# TASK PROMPT
Copy out everything in the material below, from the line containing "collectors: E. Wilson" down to the line containing "genus: Anredera", both of those lines included.

[Collected data entries]

○ ○ ○ ○ ○

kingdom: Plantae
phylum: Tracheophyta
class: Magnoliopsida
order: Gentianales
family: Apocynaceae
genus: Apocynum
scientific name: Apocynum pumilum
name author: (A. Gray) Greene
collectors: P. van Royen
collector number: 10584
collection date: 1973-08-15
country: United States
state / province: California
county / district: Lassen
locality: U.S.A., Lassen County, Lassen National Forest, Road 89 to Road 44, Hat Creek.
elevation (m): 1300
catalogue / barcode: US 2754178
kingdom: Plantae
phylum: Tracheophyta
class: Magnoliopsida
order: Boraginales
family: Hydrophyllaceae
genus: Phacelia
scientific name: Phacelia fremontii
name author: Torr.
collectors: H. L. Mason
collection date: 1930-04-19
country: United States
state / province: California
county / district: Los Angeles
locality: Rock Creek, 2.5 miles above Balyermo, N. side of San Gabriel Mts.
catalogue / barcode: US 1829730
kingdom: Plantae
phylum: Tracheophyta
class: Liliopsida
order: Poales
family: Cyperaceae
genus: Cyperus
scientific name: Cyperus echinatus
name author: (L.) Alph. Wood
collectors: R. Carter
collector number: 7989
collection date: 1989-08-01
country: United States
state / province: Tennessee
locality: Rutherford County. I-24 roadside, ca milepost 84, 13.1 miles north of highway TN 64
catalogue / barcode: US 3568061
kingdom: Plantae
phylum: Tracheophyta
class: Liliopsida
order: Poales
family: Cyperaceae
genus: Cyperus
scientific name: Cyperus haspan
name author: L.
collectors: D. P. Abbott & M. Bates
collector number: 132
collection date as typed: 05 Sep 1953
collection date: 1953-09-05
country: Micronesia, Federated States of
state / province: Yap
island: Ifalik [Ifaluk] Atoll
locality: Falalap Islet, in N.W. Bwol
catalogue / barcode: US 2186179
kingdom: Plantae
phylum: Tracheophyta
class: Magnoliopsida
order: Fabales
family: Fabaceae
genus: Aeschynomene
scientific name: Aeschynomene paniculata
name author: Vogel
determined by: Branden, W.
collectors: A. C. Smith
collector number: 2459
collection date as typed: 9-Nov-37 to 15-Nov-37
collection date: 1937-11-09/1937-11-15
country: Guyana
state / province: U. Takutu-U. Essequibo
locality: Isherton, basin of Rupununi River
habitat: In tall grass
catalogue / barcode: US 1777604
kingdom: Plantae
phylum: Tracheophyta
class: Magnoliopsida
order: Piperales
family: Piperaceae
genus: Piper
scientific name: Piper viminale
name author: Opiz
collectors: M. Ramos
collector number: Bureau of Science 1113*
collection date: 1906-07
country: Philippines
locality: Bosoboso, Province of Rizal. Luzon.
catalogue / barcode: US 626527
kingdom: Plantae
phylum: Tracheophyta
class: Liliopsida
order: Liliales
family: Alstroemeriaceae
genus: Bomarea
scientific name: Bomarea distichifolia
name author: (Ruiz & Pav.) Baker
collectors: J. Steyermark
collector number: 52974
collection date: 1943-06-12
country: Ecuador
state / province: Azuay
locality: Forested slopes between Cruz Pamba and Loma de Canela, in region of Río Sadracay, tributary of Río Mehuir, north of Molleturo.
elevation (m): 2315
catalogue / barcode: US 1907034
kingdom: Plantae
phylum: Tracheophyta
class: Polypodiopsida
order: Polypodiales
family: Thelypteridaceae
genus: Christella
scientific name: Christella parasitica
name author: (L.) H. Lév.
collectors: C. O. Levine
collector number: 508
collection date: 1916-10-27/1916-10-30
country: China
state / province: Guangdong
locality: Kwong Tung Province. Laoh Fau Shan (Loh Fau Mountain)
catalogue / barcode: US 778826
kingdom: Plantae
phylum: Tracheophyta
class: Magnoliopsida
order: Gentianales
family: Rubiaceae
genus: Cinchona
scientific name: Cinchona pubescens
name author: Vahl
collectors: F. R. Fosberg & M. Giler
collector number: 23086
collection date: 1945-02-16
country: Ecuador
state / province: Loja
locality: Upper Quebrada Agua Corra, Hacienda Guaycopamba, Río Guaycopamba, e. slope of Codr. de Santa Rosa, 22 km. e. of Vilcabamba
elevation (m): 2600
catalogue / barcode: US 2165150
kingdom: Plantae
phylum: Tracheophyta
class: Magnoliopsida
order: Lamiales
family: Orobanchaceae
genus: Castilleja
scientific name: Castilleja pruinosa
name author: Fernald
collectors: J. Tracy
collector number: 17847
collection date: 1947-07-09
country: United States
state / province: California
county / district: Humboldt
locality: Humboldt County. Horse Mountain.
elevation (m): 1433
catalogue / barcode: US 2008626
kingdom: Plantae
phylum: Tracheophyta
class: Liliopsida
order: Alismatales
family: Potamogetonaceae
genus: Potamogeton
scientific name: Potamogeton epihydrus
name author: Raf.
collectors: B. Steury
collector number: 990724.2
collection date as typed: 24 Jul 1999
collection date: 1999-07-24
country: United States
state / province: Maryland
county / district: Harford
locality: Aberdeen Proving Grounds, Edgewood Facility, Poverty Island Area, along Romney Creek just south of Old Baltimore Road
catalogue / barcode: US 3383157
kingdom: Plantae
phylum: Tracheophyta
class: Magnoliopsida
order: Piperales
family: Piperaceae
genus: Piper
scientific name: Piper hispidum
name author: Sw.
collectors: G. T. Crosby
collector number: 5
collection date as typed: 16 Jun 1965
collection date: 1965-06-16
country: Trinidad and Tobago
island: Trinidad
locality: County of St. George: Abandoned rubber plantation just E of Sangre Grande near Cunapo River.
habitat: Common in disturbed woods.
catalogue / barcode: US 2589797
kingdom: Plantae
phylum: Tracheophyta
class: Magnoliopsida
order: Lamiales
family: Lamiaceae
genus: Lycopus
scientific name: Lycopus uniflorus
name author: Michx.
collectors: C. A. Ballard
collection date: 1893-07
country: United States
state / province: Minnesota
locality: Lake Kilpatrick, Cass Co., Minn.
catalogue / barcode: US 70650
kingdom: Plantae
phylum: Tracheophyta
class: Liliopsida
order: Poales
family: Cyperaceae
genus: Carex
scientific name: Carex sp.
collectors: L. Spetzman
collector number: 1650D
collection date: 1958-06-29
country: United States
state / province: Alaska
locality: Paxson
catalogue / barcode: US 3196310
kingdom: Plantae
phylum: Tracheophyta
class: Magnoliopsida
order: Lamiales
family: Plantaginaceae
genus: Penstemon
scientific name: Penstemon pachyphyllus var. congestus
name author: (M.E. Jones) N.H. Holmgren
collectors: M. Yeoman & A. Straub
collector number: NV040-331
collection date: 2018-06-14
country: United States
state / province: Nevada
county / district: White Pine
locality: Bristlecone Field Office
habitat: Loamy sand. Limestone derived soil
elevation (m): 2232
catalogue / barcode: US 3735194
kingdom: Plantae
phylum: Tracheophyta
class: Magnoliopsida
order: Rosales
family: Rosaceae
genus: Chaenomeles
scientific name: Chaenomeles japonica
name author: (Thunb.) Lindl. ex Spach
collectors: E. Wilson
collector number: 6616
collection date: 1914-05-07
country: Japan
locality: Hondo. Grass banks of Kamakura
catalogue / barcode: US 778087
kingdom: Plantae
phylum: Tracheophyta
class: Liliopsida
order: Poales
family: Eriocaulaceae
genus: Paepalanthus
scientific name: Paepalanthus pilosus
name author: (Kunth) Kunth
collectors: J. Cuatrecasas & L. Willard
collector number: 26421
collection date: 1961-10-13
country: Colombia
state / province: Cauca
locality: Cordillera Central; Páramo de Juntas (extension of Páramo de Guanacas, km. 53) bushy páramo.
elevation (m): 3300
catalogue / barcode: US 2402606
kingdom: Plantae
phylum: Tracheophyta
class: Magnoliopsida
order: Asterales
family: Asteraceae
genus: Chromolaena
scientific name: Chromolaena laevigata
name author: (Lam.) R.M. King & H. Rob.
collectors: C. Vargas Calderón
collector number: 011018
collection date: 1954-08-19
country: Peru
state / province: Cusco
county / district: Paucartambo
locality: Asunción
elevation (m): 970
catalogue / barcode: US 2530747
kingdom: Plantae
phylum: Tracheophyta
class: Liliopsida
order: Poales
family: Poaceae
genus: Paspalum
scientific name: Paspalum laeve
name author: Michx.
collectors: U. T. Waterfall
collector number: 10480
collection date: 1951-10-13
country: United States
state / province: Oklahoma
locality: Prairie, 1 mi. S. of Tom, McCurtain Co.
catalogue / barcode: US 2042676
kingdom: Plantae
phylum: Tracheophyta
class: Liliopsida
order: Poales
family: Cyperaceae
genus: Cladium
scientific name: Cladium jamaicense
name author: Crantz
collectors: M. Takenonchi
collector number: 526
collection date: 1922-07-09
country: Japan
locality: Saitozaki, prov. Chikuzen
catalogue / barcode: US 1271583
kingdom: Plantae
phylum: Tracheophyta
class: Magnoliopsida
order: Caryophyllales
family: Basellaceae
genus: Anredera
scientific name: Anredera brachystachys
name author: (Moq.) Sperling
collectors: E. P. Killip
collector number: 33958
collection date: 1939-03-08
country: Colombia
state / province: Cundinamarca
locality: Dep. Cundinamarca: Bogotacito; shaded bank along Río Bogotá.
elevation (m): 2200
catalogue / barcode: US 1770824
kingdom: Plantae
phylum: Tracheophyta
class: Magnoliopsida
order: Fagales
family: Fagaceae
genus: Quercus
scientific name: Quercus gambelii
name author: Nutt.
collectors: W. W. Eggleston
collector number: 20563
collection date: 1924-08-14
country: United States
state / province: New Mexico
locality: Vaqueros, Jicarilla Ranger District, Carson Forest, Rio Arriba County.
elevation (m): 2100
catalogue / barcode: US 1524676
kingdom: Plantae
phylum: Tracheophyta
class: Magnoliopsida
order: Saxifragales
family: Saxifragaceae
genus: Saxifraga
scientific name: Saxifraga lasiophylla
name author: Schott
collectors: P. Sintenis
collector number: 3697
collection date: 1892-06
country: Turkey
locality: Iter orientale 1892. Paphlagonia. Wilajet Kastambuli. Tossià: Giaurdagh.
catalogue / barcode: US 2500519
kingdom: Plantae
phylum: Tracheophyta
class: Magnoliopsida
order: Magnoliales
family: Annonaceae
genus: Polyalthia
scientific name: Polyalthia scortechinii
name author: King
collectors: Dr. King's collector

○ ○ ○ ○ ○

# COMPLETED TASK
collectors: E. Wilson
collector number: 6616
collection date: 1914-05-07
country: Japan
locality: Hondo. Grass banks of Kamakura
catalogue / barcode: US 778087
kingdom: Plantae
phylum: Tracheophyta
class: Liliopsida
order: Poales
family: Eriocaulaceae
genus: Paepalanthus
scientific name: Paepalanthus pilosus
name author: (Kunth) Kunth
collectors: J. Cuatrecasas & L. Willard
collector number: 26421
collection date: 1961-10-13
country: Colombia
state / province: Cauca
locality: Cordillera Central; Páramo de Juntas (extension of Páramo de Guanacas, km. 53) bushy páramo.
elevation (m): 3300
catalogue / barcode: US 2402606
kingdom: Plantae
phylum: Tracheophyta
class: Magnoliopsida
order: Asterales
family: Asteraceae
genus: Chromolaena
scientific name: Chromolaena laevigata
name author: (Lam.) R.M. King & H. Rob.
collectors: C. Vargas Calderón
collector number: 011018
collection date: 1954-08-19
country: Peru
state / province: Cusco
county / district: Paucartambo
locality: Asunción
elevation (m): 970
catalogue / barcode: US 2530747
kingdom: Plantae
phylum: Tracheophyta
class: Liliopsida
order: Poales
family: Poaceae
genus: Paspalum
scientific name: Paspalum laeve
name author: Michx.
collectors: U. T. Waterfall
collector number: 10480
collection date: 1951-10-13
country: United States
state / province: Oklahoma
locality: Prairie, 1 mi. S. of Tom, McCurtain Co.
catalogue / barcode: US 2042676
kingdom: Plantae
phylum: Tracheophyta
class: Liliopsida
order: Poales
family: Cyperaceae
genus: Cladium
scientific name: Cladium jamaicense
name author: Crantz
collectors: M. Takenonchi
collector number: 526
collection date: 1922-07-09
country: Japan
locality: Saitozaki, prov. Chikuzen
catalogue / barcode: US 1271583
kingdom: Plantae
phylum: Tracheophyta
class: Magnoliopsida
order: Caryophyllales
family: Basellaceae
genus: Anredera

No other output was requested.